=== What you will do ===
An exact transcription of each entry below is required, without any pictures.

BEGIN

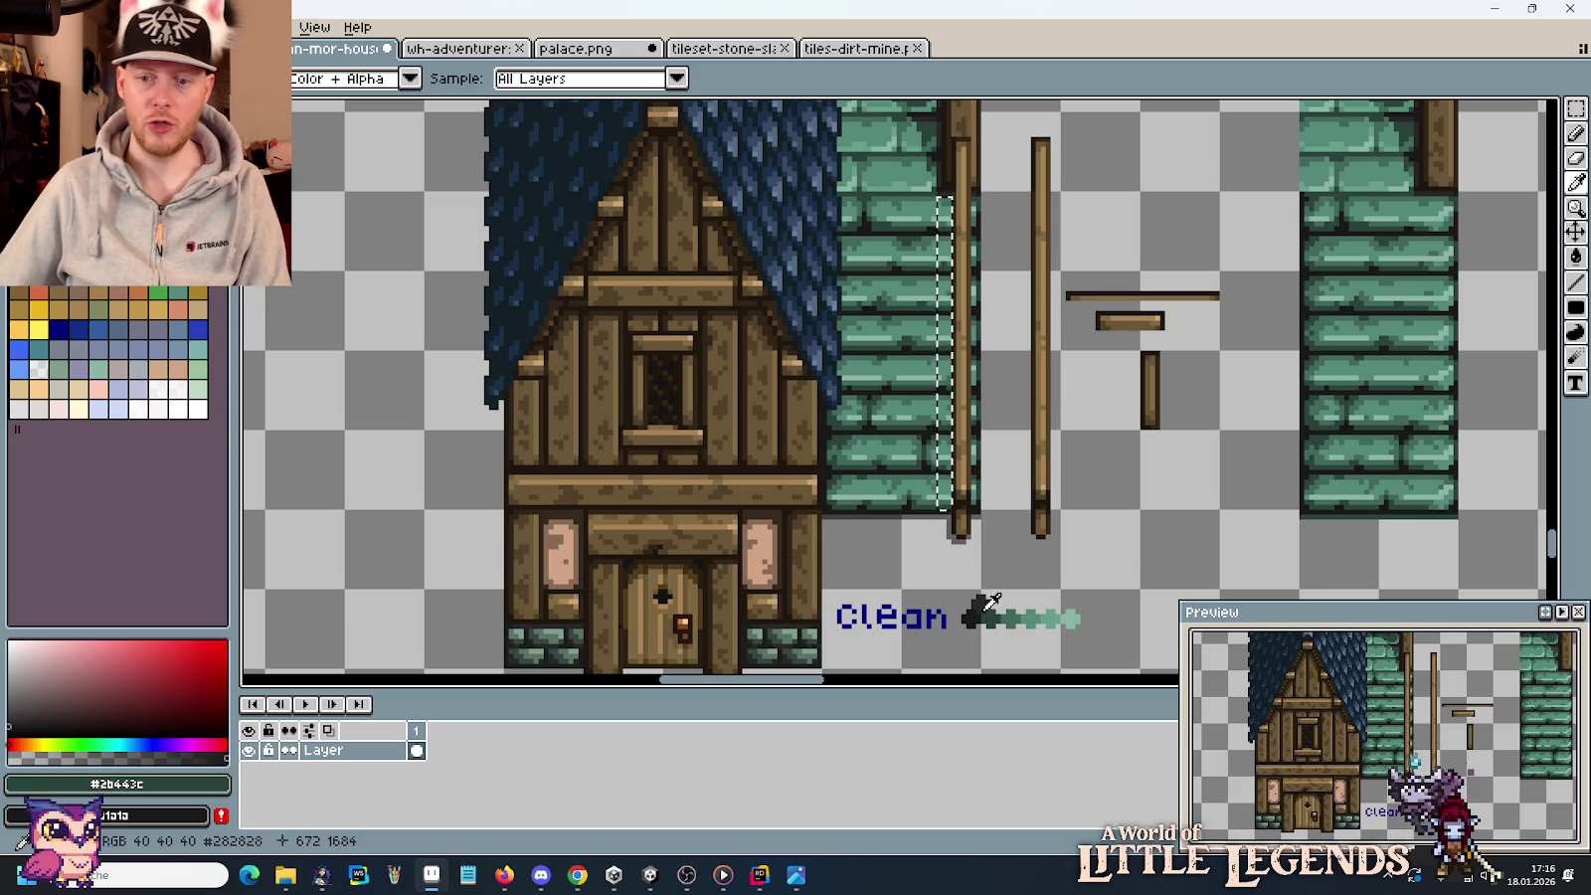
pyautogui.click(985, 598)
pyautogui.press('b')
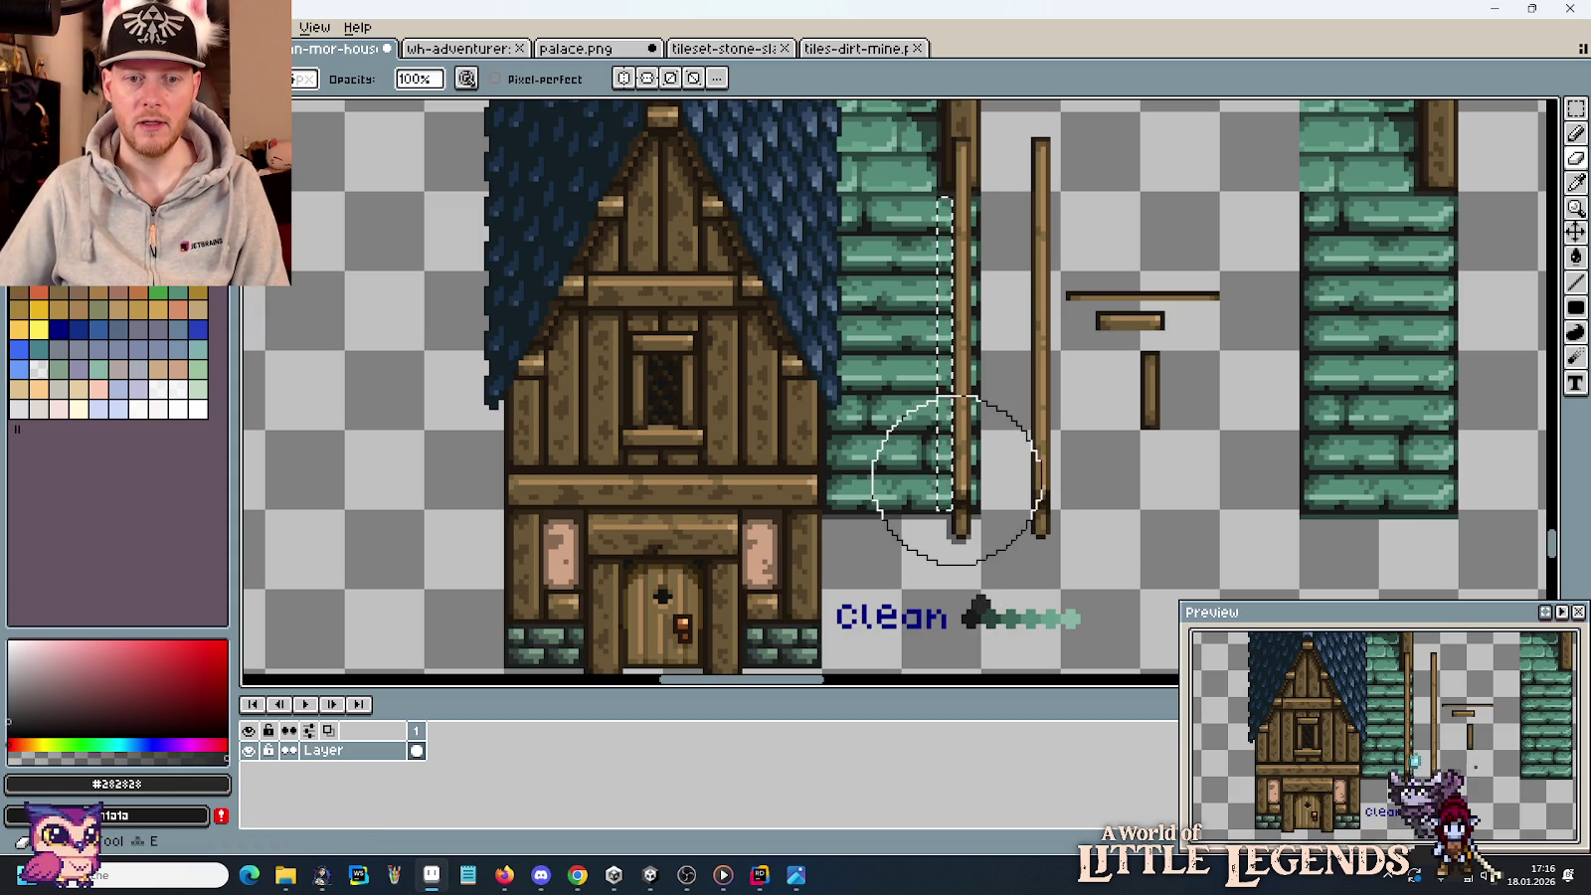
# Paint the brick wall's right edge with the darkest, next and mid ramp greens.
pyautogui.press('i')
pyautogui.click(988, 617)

END

=== Task result ===
pyautogui.click(985, 598)
pyautogui.press('b')
# Paint the brick wall's right edge with the darkest, next and mid ramp greens.
pyautogui.press('i')
pyautogui.click(988, 617)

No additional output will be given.